Wednesday, 19 January 2011

Semantic Access to ChEMBL

ChEMBL is a database of bioactive drug-like small molecules curated by the The European Bioinformatics Institute (EBI). EBI makes relational database versions (MySQL and Oracle) available for download. As part of a recent project I wrapped ChEMBL MySQL into OWL using TopBraid Composer's D2RQ support.

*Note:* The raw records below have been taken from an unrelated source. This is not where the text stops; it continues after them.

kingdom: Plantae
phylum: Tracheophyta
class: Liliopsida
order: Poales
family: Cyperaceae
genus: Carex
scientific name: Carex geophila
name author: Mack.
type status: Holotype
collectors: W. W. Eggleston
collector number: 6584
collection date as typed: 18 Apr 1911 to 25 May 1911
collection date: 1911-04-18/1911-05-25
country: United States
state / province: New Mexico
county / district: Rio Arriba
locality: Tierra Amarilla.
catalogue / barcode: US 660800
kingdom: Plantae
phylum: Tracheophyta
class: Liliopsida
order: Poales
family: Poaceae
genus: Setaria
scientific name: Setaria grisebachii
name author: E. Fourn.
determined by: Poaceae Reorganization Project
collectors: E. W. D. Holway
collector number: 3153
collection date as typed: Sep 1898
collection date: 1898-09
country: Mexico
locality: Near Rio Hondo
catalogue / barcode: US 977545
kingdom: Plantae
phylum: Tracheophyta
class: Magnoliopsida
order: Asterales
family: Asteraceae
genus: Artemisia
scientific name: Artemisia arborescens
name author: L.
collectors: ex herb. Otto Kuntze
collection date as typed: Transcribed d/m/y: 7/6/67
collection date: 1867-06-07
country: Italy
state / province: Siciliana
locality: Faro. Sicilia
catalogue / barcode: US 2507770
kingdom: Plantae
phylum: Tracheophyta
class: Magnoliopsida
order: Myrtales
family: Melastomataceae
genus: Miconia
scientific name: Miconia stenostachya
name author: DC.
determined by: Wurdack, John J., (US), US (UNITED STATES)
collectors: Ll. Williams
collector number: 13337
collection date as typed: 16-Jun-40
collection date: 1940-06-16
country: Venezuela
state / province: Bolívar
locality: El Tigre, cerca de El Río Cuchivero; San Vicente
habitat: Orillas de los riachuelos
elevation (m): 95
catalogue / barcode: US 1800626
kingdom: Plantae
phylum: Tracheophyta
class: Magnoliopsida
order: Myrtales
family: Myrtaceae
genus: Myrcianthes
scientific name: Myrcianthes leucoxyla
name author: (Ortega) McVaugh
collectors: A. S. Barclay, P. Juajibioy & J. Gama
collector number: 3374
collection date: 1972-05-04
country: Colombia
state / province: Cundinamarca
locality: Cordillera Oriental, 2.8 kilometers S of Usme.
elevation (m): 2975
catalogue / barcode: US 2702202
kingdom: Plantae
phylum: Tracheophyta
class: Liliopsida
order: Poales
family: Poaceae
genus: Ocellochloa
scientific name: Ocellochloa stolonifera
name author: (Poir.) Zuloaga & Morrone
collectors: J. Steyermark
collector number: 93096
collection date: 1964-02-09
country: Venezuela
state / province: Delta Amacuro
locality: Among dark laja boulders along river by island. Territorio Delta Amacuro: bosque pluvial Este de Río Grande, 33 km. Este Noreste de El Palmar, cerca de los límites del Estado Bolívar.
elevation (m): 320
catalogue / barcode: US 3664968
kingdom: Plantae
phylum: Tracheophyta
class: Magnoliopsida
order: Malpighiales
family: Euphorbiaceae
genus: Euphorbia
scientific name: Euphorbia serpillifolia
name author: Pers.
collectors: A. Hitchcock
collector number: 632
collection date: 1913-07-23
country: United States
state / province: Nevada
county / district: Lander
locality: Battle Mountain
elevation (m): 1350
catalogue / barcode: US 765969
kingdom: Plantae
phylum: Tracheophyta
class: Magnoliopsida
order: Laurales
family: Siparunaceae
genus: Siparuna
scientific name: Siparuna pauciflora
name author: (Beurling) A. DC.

The steps I took were as follows:
  1. created an Ubuntu Server (10.04 x64) LAMP Virtual Machine using VMWare Fusion on an iMac
  2. installed phpmyadmin on the VM to allow access to MySQL from my Web browser, and tested this to be sure I could access MySQL in the VM guest from Firefox on the VM host
  3. uncompressed and unarchived the chembl_08_mysql.tar.gz download file in the VM
  4. the resulting folder contains an INSTALL file which tells you to create a database and execute the chembl_08.mysqldump.sql file which loads the database using CREATE TABLE and INSERT statements
  5. logged into phpmyadmin from the VM host Firefox and checked that I could browse the ChEBML MySQL data ... it looked fine, there's a screenshot below showing there are 7 million records in the tables as well as a screenshot of the MySQL data model






  6. for licensing reasones, TopBraid cannot distribute the MySQL JDBC driver so I downloaded the mysql-connector.jar and place it in the TBC workspace root folder (TBC help explained this and included links to the MySQL Web site)
  7. started TopBraid Composer and created a new project called ChEMBL
  8. Selected the project and Import, Create Mapping Files for D2RQ Relational Database Interface
  9. filled in the filename of chembl_08, , base URIs of http://www.ebi.ac.uk/chembl_08-xxx.owl, database URL/database user/password and MySQL JDBC driver class



  10. Selected Finish and held my breath ... and after a couple of minutes .. Success!




I won't pretend it's fast to do general instance data browsing - I set my TBC to bring back 30,000 triples at a time to get lots of data, however doing SPARQL queries works pretty quickly. I'm now off to modify the D2RQ mapping to fit with another ontology, but the D2RQ approach to data integration is clearly a powerful and useful capability.



The default mapping creates usable URIs that enable SPARQL queries across classes, so I'm off to a good start. I'll update this post if the D2RQ mapping changes turn out to be interesting.